Ever since Christine Kling ran a cover contest last year through 99designs I’ve been thinking about running one myself. Now that Stranded Naked Blues is nearing completion I’ve decided to take the plunge. I chose the Bronze, $299 package and set it up to start last Sunday. The initial stage is 4 days and is open to any designer approved by 99designs. In those 4 days I had 39 designers submit a total of 307 cover designs. This number includes covers that the designers changed and resubmitted in response to comments I made.

I was more than happy with the response and have so far narrowed the designs down to 20 covers.
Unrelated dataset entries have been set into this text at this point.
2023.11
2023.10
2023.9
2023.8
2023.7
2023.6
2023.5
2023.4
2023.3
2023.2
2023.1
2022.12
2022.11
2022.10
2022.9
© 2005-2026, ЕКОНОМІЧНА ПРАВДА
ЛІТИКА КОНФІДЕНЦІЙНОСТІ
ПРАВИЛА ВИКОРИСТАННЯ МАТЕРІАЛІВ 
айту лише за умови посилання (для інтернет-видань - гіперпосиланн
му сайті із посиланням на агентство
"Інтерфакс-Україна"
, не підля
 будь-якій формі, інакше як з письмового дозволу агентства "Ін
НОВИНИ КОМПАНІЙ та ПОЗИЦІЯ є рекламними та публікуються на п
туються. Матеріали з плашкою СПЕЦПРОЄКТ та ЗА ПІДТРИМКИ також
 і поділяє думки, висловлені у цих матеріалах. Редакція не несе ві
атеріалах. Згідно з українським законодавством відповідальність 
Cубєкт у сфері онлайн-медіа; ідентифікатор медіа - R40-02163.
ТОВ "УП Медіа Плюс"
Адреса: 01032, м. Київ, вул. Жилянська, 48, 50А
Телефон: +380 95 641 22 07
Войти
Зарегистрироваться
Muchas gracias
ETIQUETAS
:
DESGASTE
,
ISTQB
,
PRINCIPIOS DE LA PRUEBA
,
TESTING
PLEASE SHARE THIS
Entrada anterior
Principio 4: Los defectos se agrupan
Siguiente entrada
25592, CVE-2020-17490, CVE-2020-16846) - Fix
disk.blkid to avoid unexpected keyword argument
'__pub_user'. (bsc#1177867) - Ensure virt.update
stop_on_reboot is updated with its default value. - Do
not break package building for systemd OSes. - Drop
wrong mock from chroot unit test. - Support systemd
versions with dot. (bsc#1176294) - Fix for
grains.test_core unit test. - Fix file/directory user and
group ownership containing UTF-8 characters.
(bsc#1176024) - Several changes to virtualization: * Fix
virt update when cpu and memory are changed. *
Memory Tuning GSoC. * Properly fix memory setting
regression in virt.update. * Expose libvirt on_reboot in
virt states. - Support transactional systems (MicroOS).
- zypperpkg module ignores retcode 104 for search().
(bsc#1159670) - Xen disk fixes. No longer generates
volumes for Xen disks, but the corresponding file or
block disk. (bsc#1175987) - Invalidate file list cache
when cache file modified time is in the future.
At this point I am able to make 8 covers available for a poll directly through 99designs. Mary and I went through the final covers and each of us picked 4 of our favorite covers, now I’m asking friends and readers of this blog to take a moment, if you have the time, to click on the following link and help us choose a cover. You will be able to rate the 8 covers with 1-5 stars and leave comments, but you’ll have to hurry because the poll closes Monday 03/02/15 at noon eastern standard time. (If the full cover image doesn’t show on your reading device, just click on the individual design to see the full cover.) If you want to know more about the book, I’ve included a book description below the poll link.

http://99designs.com/book-cover-design/vote-sayx9v

A Wes Darling Sailing Mystery/Thriller

Wes Darling is back in Stranded Naked Blues, the third Wes Darling Sailing Mystery/Thriller. Wes is searching for fun and possibly a little companionship when he joins hundreds of other boaters at the annual Stranded Naked Cheeseburger Beach Party on Fiddle Cay in the Bahamas. It’s all about good conversation, free food, and free drinks. The last thing Wes expects is to be drugged and to have his boat torn apart while he’s out cold.

Wes’s search for answers as to why he was singled out by the beautiful woman wearing the world’s tiniest bikini forces him to turn to his friend, Elvis, the phobic psychic. Wes figures good psychics are almost impossible to find, but Elvis steers Wes toward the answers. If only Elvis could have foreseen the trail of dangerous women, dead bodies, and buried treasure that would leave Wes stranded alone on a deserted island during a hurricane. When Wes realizes that not only might he lose his boat, but also his life, he sets out to find shelter with only one thought in mind, survival.

A hard boiled sailing thriller set amongst the islands and teal blue waters of the Bahamas.